Quando os ânimos se acalmaram e as mais sinceras desculpas dos senhores Norwood pelo comportamento explosivo de seu filho foram proferidas, Deméter obrigou Atena a ir tratar dos ferimentos de Poseidon, alegando que dentro de alguns dias aquele seria só mais um de seus deveres para com ele. Relutante, ela obedeceu, e foi assim que os dois foram finalmente forçados a interagir.

Poseidon estava sentado no limiar da campina com o bosque, com as costas apoiadas em uma frondosa árvore, tão distante quanto possível de Ares, que estava do outro lado do terreno, próximo à ladeira, recebendo relutantemente os cuidados de Apolo e sendo supervisionado de perto por Hera. Atena tinha visto de longe quando seu noivo dispensou os cuidados da família, e se aproximou hesitante com seu odre de água fresca e panos limpos. Quando ele não a mandou embora, Atena sentou-se na grama a seu lado.

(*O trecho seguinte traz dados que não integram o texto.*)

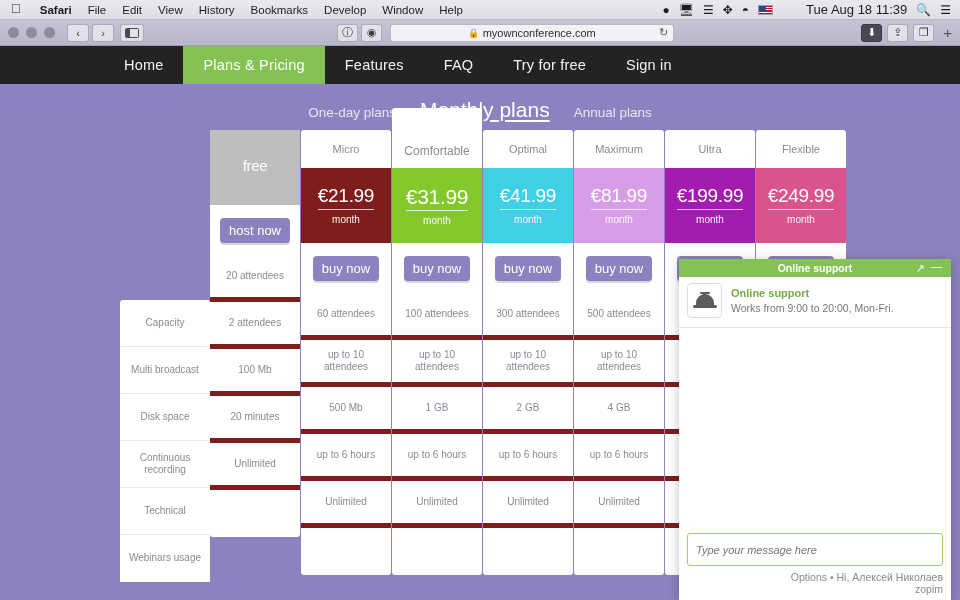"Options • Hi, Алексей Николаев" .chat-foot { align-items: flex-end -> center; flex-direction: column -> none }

— Acho que esse não foi o melhor final para sua encenação de perfeito cavalheiro. - Ela arriscou dizer.

Poseidon deu uma risada sem humor algum, levando em seguida uma mão até o rosto. Havia um corte no canto de seus lábios, que provavelmente ainda incomodaria bastante quando ele falasse, sorrisse ou fizesse qualquer outro movimento com o rosto. Atena pegou o lenço que trouxera, umedeceu-o com um pouco de água e entregou ao rapaz, que prontamente aceitou. Os dois permaneceram encarando a paisagem a sua frente sem falar mais nada ou sequer lançar um olhar na direção do outro enquanto Poseidon limpava o sangue de seu rosto.

— Não precisa ficar aqui. - Poseidon falou depois de algum tempo.

— Preciso, na verdade. Estou cumprindo ordens. - Ela esclareceu.

— É claro que está. - Ele murmurou, não sem um pouco de ironia, enquanto deixava sua cabeça pender para trás e recostava-se por completo no tronco da árvore. Atena não resistiu a olhar rapidamente em sua direção. A área ao redor de seu olho esquerdo estava um pouco inchada e havia arranhões em sua testa e bochechas que ainda estavam sujos de terra, assim como pedaços de grama em seu cabelo e roupas.

— É completamente compreensível o impulso de agredir Ares ao ser obrigado a dividir qualquer espaço ou intervalo de tempo com ele, devo dizer.- Ela começou, na tentativa de iniciar uma conversa. - Mas suponho que você tenha tido um motivo específico?

— Pode-se dizer que sim. - Ele respondeu, mas não fez nenhum esforço para explicar qual tinha sido esse motivo, e Atena não o pressionou. Eles ainda ficaram sentados ali em silêncio por mais alguns minutos, até que os chamaram de volta ao grupo para dar continuidade à viagem. Já estavam perto de chegar aos limites de Atlântida, seu novo lar, e a cada passo que dava em direção a sua nova vida, as dúvidas de Atena apenas se acumulavam mais e mais.